Latest IPCC Report highlights need for more talk about consumers
Yesterday the Intergovernmental Panel on Climate Change (IPCC) released the third part of its sixth comprehensive assessment of climate science, warning that the world is not shifting quickly enough to a low-carbon economy.
The report acknowledges the powerful role consumers can play in mitigating climate change. This is welcome; for the first time, the IPCC have assessed the potential of "demand-side strategies" which could reduce greenhouse gas emissions by 40-70% by 2050. In practice, this translates to consumers everywhere making changes to how they travel, how they heat, cool and power their homes, the food they eat, and the products they buy.

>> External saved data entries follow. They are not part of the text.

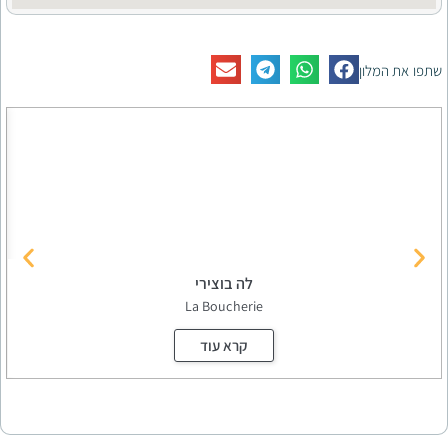
לה בוצירי
La Boucherie
קרא עוד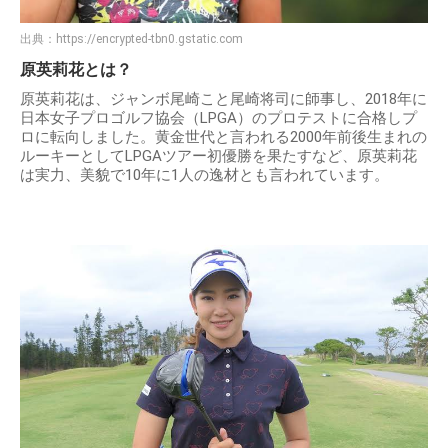
出典：
https://encrypted-tbn0.gstatic.com
原英莉花とは？
原英莉花は、ジャンボ尾崎こと尾崎将司に師事し、2018年に
日本女子プロゴルフ協会（LPGA）のプロテストに合格しプ
ロに転向しました。黄金世代と言われる2000年前後生まれの
ルーキーとしてLPGAツアー初優勝を果たすなど、原英莉花
は実力、美貌で10年に1人の逸材とも言われています。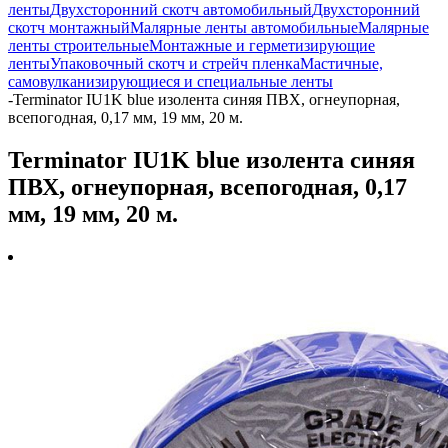
ленты
Двухсторонний скотч автомобильный
Двухсторонний
скотч монтажный
Малярные ленты автомобильные
Малярные
ленты строительные
Монтажные и герметизирующие
ленты
Упаковочный скотч и стрейч пленка
Мастичные,
самовулканизирующиеся и специальные ленты
-
Terminator IU1K blue изолента синяя ПВХ, огнеупорная,
всепогодная, 0,17 мм, 19 мм, 20 м.
Terminator IU1K blue изолента синяя
ПВХ, огнеупорная, всепогодная, 0,17
мм, 19 мм, 20 м.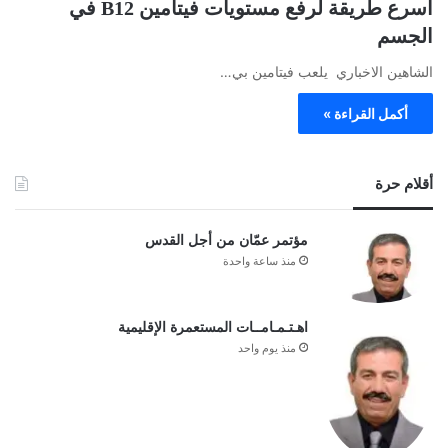
أسرع طريقة لرفع مستويات فيتامين B12 في
الجسم
الشاهين الاخباري يلعب فيتامين بي…
أكمل القراءة »
أقلام حرة
مؤتمر عمّان من أجل القدس
منذ ساعة واحدة
اهـتـمـامــات المستعمرة الإقليمية
منذ يوم واحد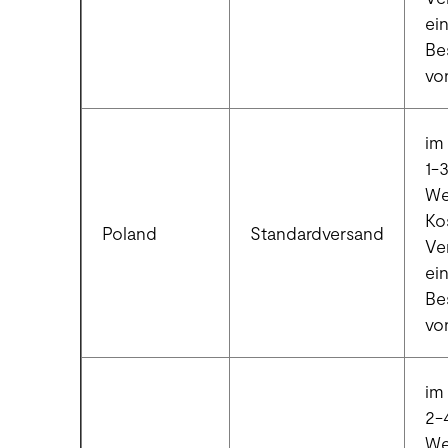
ei
Be
vo
im 
1-
We
Ko
Poland
Standardversand
Ve
ei
Be
vo
im 
2-
We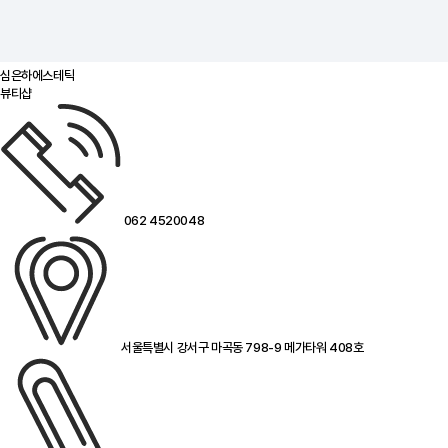
심은하에스테틱
뷰티샵
062 4520048
서울특별시 강서구 마곡동 798-9 메가타워 408호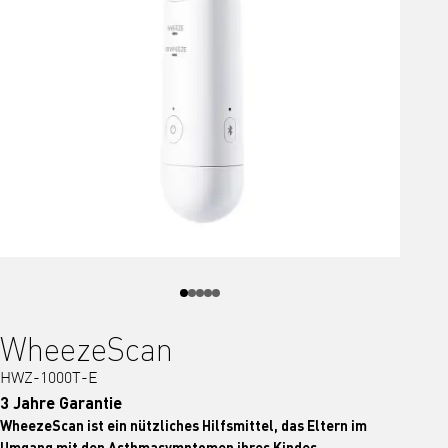
WheezeScan
HWZ-1000T-E
3 Jahre Garantie
WheezeScan ist ein nützliches Hilfsmittel, das Eltern im
Umgang mit den Asthmasymptomen ihres Kindes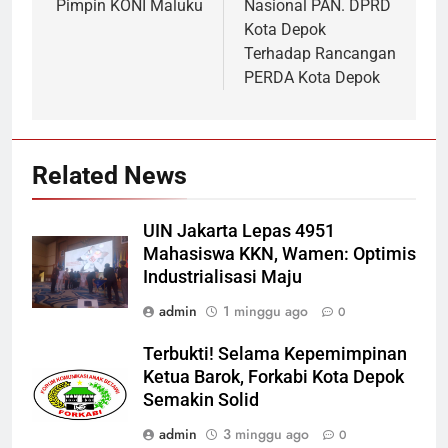
Pimpin KONI Maluku
Nasional PAN. DPRD
Kota Depok
Terhadap Rancangan
PERDA Kota Depok
Related News
UIN Jakarta Lepas 4951
Mahasiswa KKN, Wamen: Optimis
Industrialisasi Maju
admin
1 minggu ago
0
Terbukti! Selama Kepemimpinan
Ketua Barok, Forkabi Kota Depok
Semakin Solid
admin
3 minggu ago
0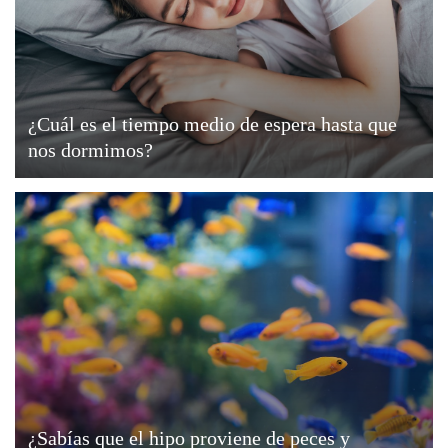
¿Cuál es el tiempo medio de espera hasta que
nos dormimos?
¿Sabías que el hipo proviene de peces y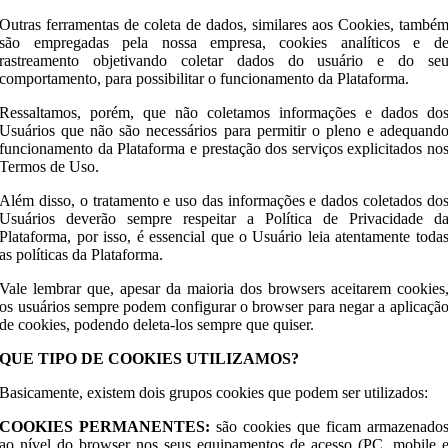
Outras ferramentas de coleta de dados, similares aos Cookies, també
são empregadas pela nossa empresa, cookies analíticos e d
rastreamento objetivando coletar dados do usuário e do se
comportamento, para possibilitar o funcionamento da Plataforma.
Ressaltamos, porém, que não coletamos informações e dados do
Usuários que não são necessários para permitir o pleno e adequand
funcionamento da Plataforma e prestação dos serviços explicitados no
Termos de Uso.
Além disso, o tratamento e uso das informações e dados coletados do
Usuários deverão sempre respeitar a Política de Privacidade d
Plataforma, por isso, é essencial que o Usuário leia atentamente toda
as políticas da Plataforma.
Vale lembrar que, apesar da maioria dos browsers aceitarem cookies
os usuários sempre podem configurar o browser para negar a aplicaçã
de cookies, podendo deleta-los sempre que quiser.
QUE TIPO DE COOKIES UTILIZAMOS?
Basicamente, existem dois grupos cookies que podem ser utilizados:
COOKIES PERMANENTES:
são cookies que ficam armazenado
ao nível do browser nos seus equipamentos de acesso (PC, mobile 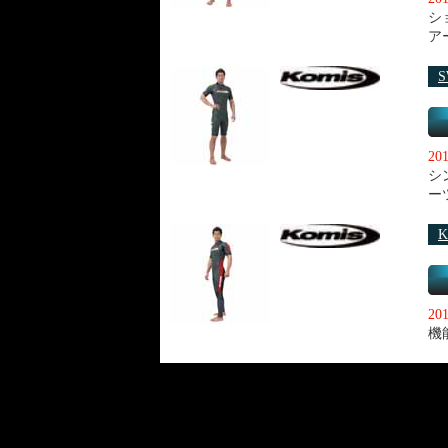
シ
ア
S
20
シ
ー
K
20
機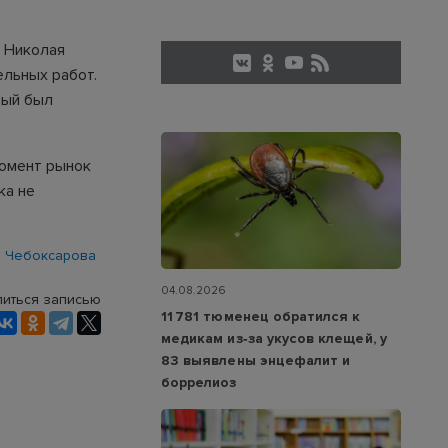
ы Николая
ельных работ.
рый был
момент рынок
ка не
 Чебоксарова
04.08.2026
иться записью
11 781 тюменец обратился к
медикам из‑за укусов клещей, у
83 выявлены энцефалит и
боррелиоз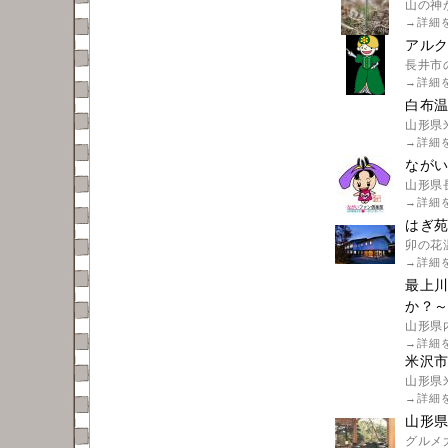
山の神
→
詳細
アル
長井市
→
詳細
白布温
山形県
→
詳細
ながい
山形県
→
詳細
はぎ
卯の花
→
詳細
最上
か？
山形県
→
詳細
米沢
山形県
→
詳細
山形
グルメ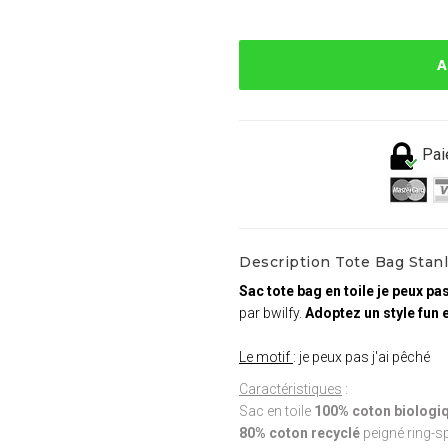
A
Pai
Description Tote Bag Stanle
Sac tote bag en toile je peux pas
par bwilfy.
Adoptez un style fun 
Le motif
: je peux pas j'ai pêché
Caractéristiques
:
Sac en toile
100% coton biologiq
80% coton recyclé
peigné ring-s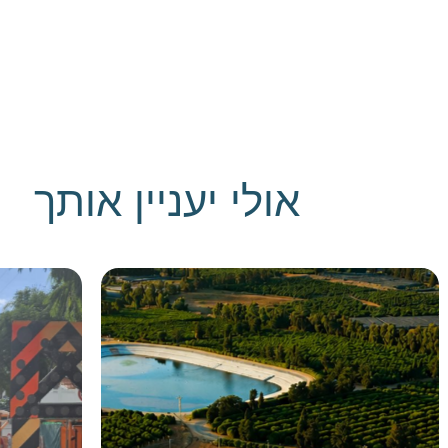
אולי יעניין אותך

However, consumers will only be able to make these changes if supported by structural shifts and ambitious political action. This must also be done fairly, or it has the potential to disrupt social cohesion and lead to the rejection of mitigation approaches.
The involvement of consumer organisations in decision-making, alongside other relevant actors, will be key to help to build consumer trust and strengthen support for the transformational changes we need to make.
Our Call to Action released last year at COP26 clearly emphasised how such trust can be built. This focussed on obtaining government commitment to create an enabling environment for rapid consumer behaviour change, a ‘consumer fairness test’ for climate policies, and the expansion and deepening of consumer representation and participation in decision-making.
In 1999 and 2015 Consumers International was successful in campaigning to update the United Nations Guidelines for Consumer Protection to progressively incorporate sustainability. We stand ready to build on this and other achievements, working with all relevant parties to realise the solutions put forward in the IPCC report. Together, we can deliver the urgent action needed to enable a just and green transition.